## Source extract
Well that's a relief. He's sold what's left of his soul just to get this far, but just the fact that such a thing is even remotely possible just angers us all further, not to mention Fergie picking up his 22nd Manager of the Month trophy.

They tussle with West Ham tomorrow, and I'll be praying that Mr. Carlton Cole, aka Can't Control, can dent their juggernaut. Oh, and there's a North London derby or something. I believe preparations are being made for a liveblog there, courtesy of our resident heroin-loving Spurs fan (he's not addicted, but it does take the edge off the fact that Spurs have spent untold millions basically reassembling the squad that failed miserably under both Ramos and the final days of Martin Jol).

## Problem requirements
Answer from the football blog excerpt:
(a) Which Manager of the Month trophy is Fergie picking up, by number?
(b) Which team do they face tomorrow?
(c) Under which two managers did the squad that Spurs reassembled fail?
The entries have no connection to the football blog excerpt.

## Given entries

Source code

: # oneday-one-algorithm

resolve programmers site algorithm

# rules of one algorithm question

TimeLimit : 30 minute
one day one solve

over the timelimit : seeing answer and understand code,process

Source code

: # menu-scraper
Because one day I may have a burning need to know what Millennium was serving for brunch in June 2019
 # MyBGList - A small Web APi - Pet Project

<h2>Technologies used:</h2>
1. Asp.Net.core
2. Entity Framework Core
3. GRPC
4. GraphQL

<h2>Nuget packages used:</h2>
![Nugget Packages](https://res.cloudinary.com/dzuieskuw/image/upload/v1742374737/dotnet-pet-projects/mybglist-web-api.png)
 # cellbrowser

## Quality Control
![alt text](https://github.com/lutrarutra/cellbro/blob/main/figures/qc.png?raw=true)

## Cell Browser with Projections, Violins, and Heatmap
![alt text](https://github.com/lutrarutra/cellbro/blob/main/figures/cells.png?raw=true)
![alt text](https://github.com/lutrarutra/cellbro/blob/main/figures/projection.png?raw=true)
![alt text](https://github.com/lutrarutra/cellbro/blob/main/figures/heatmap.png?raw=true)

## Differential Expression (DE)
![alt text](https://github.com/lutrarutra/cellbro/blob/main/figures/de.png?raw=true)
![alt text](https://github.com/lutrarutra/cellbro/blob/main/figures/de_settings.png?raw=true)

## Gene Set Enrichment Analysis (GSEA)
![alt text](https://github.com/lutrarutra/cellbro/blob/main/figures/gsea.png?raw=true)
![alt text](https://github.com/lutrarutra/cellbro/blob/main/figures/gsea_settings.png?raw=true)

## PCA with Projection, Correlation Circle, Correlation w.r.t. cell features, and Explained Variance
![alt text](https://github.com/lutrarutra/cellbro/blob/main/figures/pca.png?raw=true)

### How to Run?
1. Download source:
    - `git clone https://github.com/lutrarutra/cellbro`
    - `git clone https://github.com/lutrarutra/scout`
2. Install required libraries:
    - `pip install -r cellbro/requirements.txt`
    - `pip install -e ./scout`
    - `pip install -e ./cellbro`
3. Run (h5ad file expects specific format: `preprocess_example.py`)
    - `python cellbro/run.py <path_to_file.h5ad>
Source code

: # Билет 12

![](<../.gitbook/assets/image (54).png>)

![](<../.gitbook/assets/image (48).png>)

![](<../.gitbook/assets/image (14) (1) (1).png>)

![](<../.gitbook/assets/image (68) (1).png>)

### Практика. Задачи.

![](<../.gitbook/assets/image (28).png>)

## The completed task
(a) His 22nd.
(b) West Ham.
(c) Ramos and Martin Jol.